Old English hefig, weighty — cognate with heave. Used as a color modifier since at least the seventeenth century to indicate weight in saturation as much as value: heavy with pigment, heavy-bodied. In the engine's adjective grid, heavy sits alongside deep and plush in the dark-and-saturated quadrant. Closer to a fabric description than a pure value word.

Horn
modifier

Old English horn, horn. As a color modifier, horn implies a translucent-keratin quality, the visual register of cattle-horn-and-deer-antler hand-shaped-and-polished translucent-keratin button-and-comb-and-knife-handle horn-and-antler surfaces under translucent-horn-and-antler hand-polished light. Sits at the modifier-and-texture end of the grid, parallel to bone and pith in usage.

Crimson
noun

From the Old Spanish cremesin, itself from the Arabic qirmiz — the kermes scale insect, dried and ground into a brilliant carmine dye prized in the medieval Mediterranean. For centuries the most expensive red on a draper's shelf, reserved for cardinals, kings, and the cloth that gave English the word crimson. Cooler than scarlet, deeper than rose; the color of pomegranate seeds and a serious occasion.

Closest matches

The nearest named color in three reference sources, ranked by perceptual distance (ΔE76 in CIELAB). ΔE < 1 is imperceptible to most viewers; ΔE > 10 is clearly different.

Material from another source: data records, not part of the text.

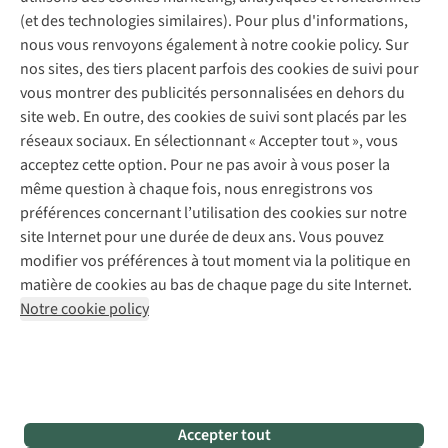
Service de lavage
Explore Camp
Contactez-nous
(et des technologies similaires). Pour plus d'informations,
Déclaration d'accessibilité
Entretien de chaussures
Gear Check
nous vous renvoyons également à notre cookie policy. Sur
Réparation de chaussures
Expertise & conseils
nos sites, des tiers placent parfois des cookies de suivi pour
Abonnez-vous à la newsletter
Réparation de vêtements
vous montrer des publicités personnalisées en dehors du
Retouches
site web. En outre, des cookies de suivi sont placés par les
Pour les entreprises
Suivez-nous
réseaux sociaux. En sélectionnant « Accepter tout », vous
acceptez cette option. Pour ne pas avoir à vous poser la
même question à chaque fois, nous enregistrons vos
préférences concernant l’utilisation des cookies sur notre
site Internet pour une durée de deux ans. Vous pouvez
modifier vos préférences à tout moment via la politique en
Mentions légales
Politique de confidentialité
matière de cookies au bas de chaque page du site Internet.
Conditions générales
Cookie Policy
Notre cookie policy
AS Adventure France SAS,
Rue du Vieux Faubourg 14,
F-59000 Lille
team@asadventure.com
+32 (0)3 828 30 15
TVA FR52.529.478.943
Accepter tout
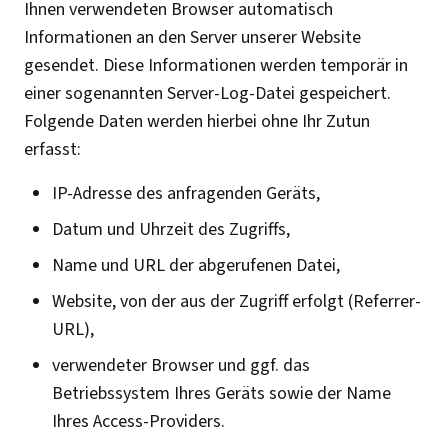
Ihnen verwendeten Browser automatisch
Informationen an den Server unserer Website
gesendet. Diese Informationen werden temporär in
einer sogenannten Server-Log-Datei gespeichert.
Folgende Daten werden hierbei ohne Ihr Zutun
erfasst:
IP-Adresse des anfragenden Geräts,
Datum und Uhrzeit des Zugriffs,
Name und URL der abgerufenen Datei,
Website, von der aus der Zugriff erfolgt (Referrer-
URL),
verwendeter Browser und ggf. das
Betriebssystem Ihres Geräts sowie der Name
Ihres Access-Providers.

When two sources point to the same hex they’re merged into one tile; click any to open that color’s page.

Variations

Click any swatch to explore

Harmonies

Accessibility

Color-vision simulation

How this color appears to viewers with the four major color-vision-deficiency types. Computed via the Machado (2009) physiologically-based model. If a tile matches the original, the color reads the same to that viewer.

#de2637
Original
#635a36
Protanopia
#8f8130
Deuteranopia
#f4002f
Tritanopia
#4e4e4e
Achromatopsia
WCAG contrast

The color used as foreground text against pure white and pure black, with the contrast ratio and WCAG 2.1 grade. Aim for AA (4.5:1) for body text and AA Large (3:1) for 18 pt+ headlines; AAA (7:1) is the gold standard for long-form reading surfaces.

The quick brown foxSample body text at normal size. The wcag minimum for body contrast is 4.5:1 (AA) or 7:1 (AAA).
AAon White
4.73:1
The quick brown foxSample body text at normal size. The wcag minimum for body contrast is 4.5:1 (AA) or 7:1 (AAA).